A credit card is pretty much a necessity for military families – you need one for things like renting a car and reserving a hotel room and, sometimes, to cover emergency expenses.

The holidays, especially, are a time when credit cards come in handy. They are convenient, easy to use and can provide a layer of security against fraudulent charges and identity theft.

So how can Santa and his helpers avoid a post-holiday credit hangover, and increase their financial strength at the same time?

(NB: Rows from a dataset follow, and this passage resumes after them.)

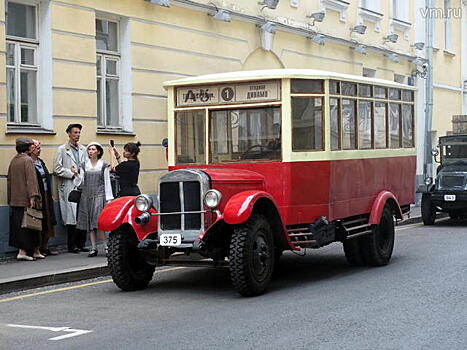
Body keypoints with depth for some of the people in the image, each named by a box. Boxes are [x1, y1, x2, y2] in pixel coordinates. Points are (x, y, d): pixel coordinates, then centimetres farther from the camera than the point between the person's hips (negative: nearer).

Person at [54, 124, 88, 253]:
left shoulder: (83, 149, 17)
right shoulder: (62, 149, 3)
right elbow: (57, 169, -3)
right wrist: (72, 174, -8)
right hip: (69, 186, -5)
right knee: (71, 215, -7)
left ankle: (81, 244, 7)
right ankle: (71, 245, -2)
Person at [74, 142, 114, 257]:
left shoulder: (104, 165, 4)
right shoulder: (84, 166, 12)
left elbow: (107, 182, 4)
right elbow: (80, 183, 10)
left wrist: (109, 198, 0)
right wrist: (77, 174, -9)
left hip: (99, 196, -4)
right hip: (86, 196, 4)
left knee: (98, 222, -15)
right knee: (89, 223, 1)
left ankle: (106, 245, -7)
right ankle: (94, 248, 5)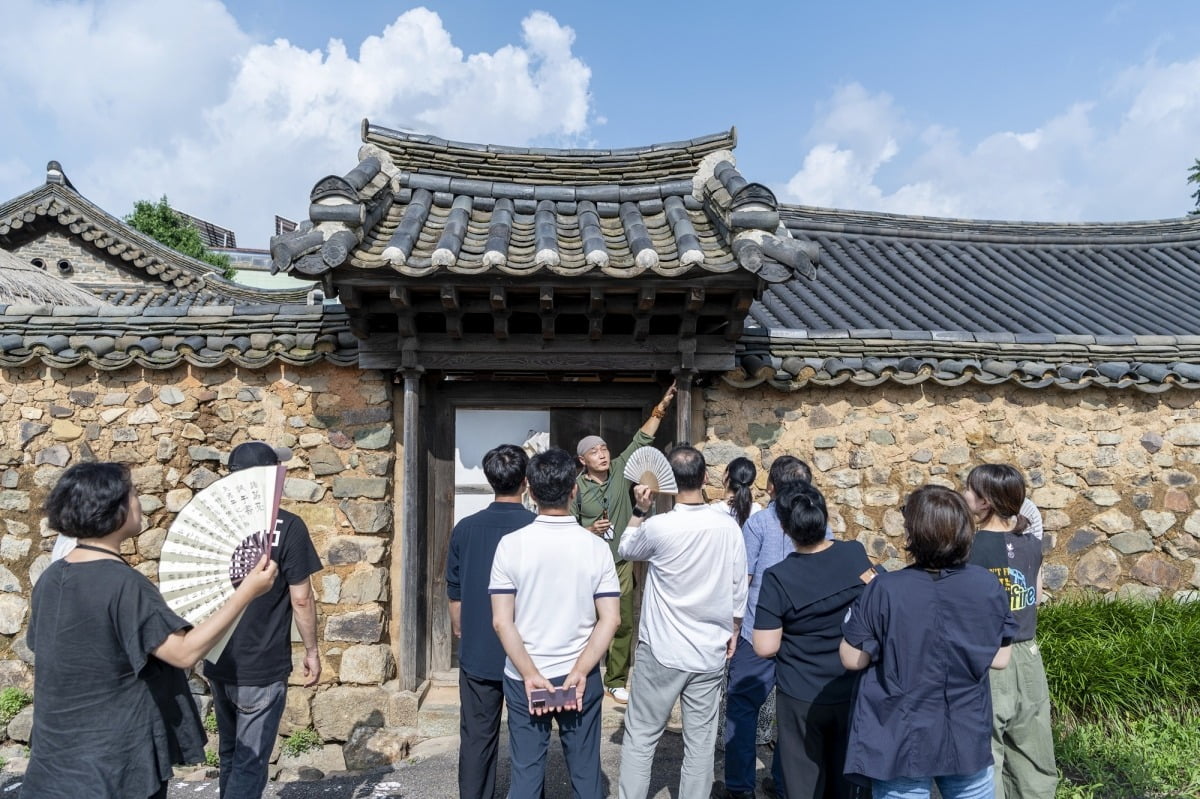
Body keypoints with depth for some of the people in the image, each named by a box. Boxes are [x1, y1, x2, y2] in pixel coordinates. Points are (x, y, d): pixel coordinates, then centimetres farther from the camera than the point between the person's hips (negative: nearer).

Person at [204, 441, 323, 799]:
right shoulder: (287, 527, -15)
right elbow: (301, 599, -14)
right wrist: (312, 651, 0)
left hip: (218, 664, 6)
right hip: (262, 668, -6)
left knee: (230, 755, 22)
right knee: (250, 764, 4)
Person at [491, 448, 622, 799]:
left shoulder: (511, 545, -10)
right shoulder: (596, 547, -8)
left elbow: (501, 621, -12)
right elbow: (610, 619, -10)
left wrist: (531, 675, -10)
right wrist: (579, 672, -10)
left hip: (522, 679, 0)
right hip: (581, 678, 0)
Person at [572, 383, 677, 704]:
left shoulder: (620, 471, 1)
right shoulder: (576, 487, -7)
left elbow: (641, 440, 0)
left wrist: (661, 408, -6)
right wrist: (590, 530, -19)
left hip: (622, 565, 3)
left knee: (624, 625, 8)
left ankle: (616, 681, 23)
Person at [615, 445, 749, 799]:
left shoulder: (658, 527, -16)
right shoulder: (728, 526, -8)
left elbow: (625, 550, 5)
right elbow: (738, 588, 2)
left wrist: (639, 510, 7)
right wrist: (733, 630, 15)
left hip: (662, 651, -2)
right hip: (711, 652, 3)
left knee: (641, 736, 11)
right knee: (701, 739, 13)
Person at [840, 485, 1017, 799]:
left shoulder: (885, 590, -22)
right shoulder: (987, 585, -11)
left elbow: (852, 659, -12)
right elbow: (1000, 659, 1)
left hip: (902, 742, -3)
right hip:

Here are 10 tips for using credit cards wisely, at the holidays and year-round:

  1. Understand credit card basics. A credit card is essentially a continuous loan (known as revolving credit), good for up to the maximum amount on your card. With that loan comes the expectation that you’ll pay it back. If you don’t, interest accrues.
  2. Choose a card that’s right for you. There are endless options, and some of it will depend on your particular credit score and what you qualify for. Military families will want to look for a credit card that has 24-hour phone support while traveling or overseas. You’ll also want protection against identity theft, and a financial institution that closely monitors potential fraudulent charges and alerts you to them ASAP. It’s best to prioritize a low APR card over rewards if you plan to regularly carry a balance. Those who are getting a first card should be careful to use it responsibly. There are also cards that give you “rewards,” like cash back on all purchases, and even more on specific things like restaurants or gas. Others give you airline miles or hotel points. You’ll have to weigh what’s best for your needs and financial situation. Also be realistic about what you can afford.
  3. Credit cards aren’t free. Interest rates vary widely, with credit unions often having lower rates than other financial institution. Some cards, especially those with generous points programs, charge an annual fee.
  4. Read the fine print. It’s so important to understand interest rates, fees, benefits, and other terms of the card before applying.  
  5. Anyone can apply for a credit card. In most cases you can apply online with basic information such as your income, and the income of any co-applicants. Understand that a co-applicant’s credit rating is taken into consideration during the application process.
  6. Not everyone who applies is approved for a credit card. The first thing to do if you are rejected is to ask the financial institution why. If the reason is credit score or other financial issues, it might be helpful to consult a personal financial counselor or a credit counselor.
  7. Those who don’t have a strong credit history should consider applying for a secured card. The card requires a deposit, but can help you learn how to manage your credit and build your credit score to the point where you can apply for a non-secured credit card.
  8. Keep track of your usage, and check your bill regularly. Notify your financial institution immediately of any suspicious charges. Online banking and mobile apps make this easy to do, even when in the midst of a deployment or PCS move.
  9. Give yourself a maximum credit-card spending amount each month, regardless of what your card limit is. This should be an amount that you can easily pay off.
  10. Credit cards can actually improve your financial health. The longer you have a card and pay it off on time, the more your credit score is likely to rise. Charging some of your expenses every month and paying them off right away – before any interest accrues – is one of the quickest and easiest ways to build a solid credit history that will help you secure auto loans, a mortgage and other lines of credit. Good credit history can also help you get a job, rent a home and even impact a military security clearance.